14. O prisioneiro e seu amigo desataram o nó das cordas com os dentes.

15. O prisioneiro desatou o nó das cordas com os dentes e fugiu.

‘Fugir’ é uma unidade funcionalmente (e distribucionalmente) equivalente


à outra a que se une por meio do ‘e’, podendo, por isso, substituí-la, como em 16.
O prisioneiro fugiu.

O ‘e’ inserido em 15 não está, por conseguinte, ligando o verbo ‘desatou’


à forma ‘fugiu’, nem tampouco a forma ‘fugiu’ ao substantivo ‘dentes’ que a
precede; o ‘e’ está unindo sintaticamente toda a sequência ‘desatou o nó das
cordas com os dentes’ à forma capaz de substituí-la, ‘fugiu’. Isto constitui prova
suficiente de que toda esta sequência opera como uma unidade funcional, da
mesma sorte que a unidade simples ‘fugiu’.
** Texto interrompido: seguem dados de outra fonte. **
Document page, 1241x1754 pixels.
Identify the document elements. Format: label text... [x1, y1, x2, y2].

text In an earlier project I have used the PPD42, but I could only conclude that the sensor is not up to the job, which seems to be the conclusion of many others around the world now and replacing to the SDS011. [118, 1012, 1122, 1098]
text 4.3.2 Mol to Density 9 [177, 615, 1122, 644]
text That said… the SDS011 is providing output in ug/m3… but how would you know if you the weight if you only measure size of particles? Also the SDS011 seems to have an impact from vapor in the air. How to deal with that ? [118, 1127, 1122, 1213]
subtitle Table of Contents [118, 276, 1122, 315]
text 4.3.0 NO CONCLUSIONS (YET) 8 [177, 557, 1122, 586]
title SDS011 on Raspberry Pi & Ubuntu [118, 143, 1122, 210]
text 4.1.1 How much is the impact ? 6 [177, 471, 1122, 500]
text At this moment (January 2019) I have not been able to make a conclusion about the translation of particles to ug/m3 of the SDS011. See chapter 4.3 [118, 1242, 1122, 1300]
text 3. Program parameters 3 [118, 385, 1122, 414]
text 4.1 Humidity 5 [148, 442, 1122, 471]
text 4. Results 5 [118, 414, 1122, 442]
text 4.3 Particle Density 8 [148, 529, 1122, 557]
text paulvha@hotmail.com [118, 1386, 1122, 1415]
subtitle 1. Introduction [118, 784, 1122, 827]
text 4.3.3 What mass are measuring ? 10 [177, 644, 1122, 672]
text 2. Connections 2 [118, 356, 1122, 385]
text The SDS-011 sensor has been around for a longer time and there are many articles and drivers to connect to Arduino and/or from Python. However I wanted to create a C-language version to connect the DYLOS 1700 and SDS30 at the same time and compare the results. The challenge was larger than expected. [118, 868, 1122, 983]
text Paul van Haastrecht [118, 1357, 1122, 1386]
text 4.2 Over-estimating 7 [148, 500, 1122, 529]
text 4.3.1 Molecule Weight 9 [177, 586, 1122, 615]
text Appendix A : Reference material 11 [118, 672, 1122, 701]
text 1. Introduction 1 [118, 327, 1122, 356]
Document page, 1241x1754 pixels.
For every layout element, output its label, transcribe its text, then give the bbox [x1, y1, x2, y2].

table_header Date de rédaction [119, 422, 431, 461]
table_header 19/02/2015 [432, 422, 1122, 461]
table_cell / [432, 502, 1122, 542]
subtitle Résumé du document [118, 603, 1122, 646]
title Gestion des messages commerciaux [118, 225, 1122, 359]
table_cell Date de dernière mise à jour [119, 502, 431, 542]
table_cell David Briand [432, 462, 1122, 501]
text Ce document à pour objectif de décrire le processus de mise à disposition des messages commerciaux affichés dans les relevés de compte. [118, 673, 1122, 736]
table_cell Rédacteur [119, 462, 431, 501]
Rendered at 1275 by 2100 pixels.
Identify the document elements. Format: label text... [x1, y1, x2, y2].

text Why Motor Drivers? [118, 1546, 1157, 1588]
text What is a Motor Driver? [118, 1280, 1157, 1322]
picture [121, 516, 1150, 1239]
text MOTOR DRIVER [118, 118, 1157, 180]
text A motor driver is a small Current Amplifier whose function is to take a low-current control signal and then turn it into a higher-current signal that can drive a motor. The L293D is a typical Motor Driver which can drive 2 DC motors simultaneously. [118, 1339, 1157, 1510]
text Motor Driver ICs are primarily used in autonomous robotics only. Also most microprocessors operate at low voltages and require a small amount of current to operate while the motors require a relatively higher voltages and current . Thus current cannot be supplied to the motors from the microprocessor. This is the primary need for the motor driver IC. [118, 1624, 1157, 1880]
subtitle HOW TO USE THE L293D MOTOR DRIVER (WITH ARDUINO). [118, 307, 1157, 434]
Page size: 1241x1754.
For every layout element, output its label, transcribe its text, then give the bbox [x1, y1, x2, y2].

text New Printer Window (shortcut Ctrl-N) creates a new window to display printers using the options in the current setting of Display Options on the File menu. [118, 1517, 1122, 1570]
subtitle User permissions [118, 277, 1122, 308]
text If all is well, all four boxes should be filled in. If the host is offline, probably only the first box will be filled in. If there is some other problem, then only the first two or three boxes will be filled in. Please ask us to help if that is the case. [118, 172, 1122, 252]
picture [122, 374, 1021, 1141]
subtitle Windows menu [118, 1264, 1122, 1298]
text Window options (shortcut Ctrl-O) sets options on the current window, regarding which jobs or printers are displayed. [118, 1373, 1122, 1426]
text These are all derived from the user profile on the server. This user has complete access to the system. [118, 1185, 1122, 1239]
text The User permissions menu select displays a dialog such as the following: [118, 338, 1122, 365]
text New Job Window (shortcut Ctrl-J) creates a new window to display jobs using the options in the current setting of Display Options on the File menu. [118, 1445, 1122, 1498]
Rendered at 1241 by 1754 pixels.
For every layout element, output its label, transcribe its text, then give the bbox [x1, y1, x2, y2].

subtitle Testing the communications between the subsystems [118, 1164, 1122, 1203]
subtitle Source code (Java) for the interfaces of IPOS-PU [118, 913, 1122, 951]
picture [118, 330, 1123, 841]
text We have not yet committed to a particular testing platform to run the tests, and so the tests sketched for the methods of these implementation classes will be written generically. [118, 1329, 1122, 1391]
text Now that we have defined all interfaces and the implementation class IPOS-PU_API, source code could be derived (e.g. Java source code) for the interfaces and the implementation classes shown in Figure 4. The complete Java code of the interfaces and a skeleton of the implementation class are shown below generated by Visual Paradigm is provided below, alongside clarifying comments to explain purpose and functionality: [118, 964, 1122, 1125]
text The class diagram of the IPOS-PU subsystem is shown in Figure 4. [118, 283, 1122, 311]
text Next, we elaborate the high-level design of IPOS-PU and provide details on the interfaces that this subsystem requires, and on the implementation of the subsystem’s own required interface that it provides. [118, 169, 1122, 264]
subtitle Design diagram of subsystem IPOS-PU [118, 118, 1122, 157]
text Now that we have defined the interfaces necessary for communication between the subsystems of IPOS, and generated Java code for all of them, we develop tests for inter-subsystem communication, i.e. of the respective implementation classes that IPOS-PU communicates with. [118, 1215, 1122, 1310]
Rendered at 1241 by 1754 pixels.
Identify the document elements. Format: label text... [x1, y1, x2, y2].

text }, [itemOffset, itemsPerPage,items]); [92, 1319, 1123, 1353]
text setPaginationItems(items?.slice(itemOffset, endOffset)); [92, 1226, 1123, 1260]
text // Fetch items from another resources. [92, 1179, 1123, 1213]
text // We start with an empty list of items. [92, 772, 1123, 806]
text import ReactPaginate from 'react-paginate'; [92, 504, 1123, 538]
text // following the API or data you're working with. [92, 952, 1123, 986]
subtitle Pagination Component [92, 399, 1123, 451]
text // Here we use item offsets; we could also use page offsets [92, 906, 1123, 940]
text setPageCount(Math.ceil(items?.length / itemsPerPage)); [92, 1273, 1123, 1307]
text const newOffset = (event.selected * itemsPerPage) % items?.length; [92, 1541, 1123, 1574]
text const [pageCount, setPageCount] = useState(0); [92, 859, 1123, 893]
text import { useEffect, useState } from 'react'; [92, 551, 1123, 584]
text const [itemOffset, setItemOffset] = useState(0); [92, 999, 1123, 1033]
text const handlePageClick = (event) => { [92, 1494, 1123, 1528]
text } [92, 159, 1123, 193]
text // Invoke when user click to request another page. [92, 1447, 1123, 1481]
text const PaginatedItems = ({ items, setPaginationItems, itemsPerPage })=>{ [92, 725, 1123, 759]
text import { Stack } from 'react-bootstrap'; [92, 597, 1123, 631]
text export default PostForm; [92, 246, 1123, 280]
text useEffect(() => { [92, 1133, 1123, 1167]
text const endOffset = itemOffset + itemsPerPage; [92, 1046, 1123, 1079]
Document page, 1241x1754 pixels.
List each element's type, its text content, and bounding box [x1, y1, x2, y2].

Agora que sabemos por que a divisão inicial e as três são compatíveis,
conclui-se que uma unidade de nível mais baixo pode combinar com uma unidade
de nível imediatamente superior para compor outra unidade neste mesmo nível.
É o que se dá em ‘desatou o nó das cordas com os dentes’: ‘desatou’, que é um
vocábulo, combina-se com os dois sintagmas – ‘o nó das cordas’ e ‘com os dentes’
– para formar um sintagma mais complexo: verbo + sintagma + sintagma.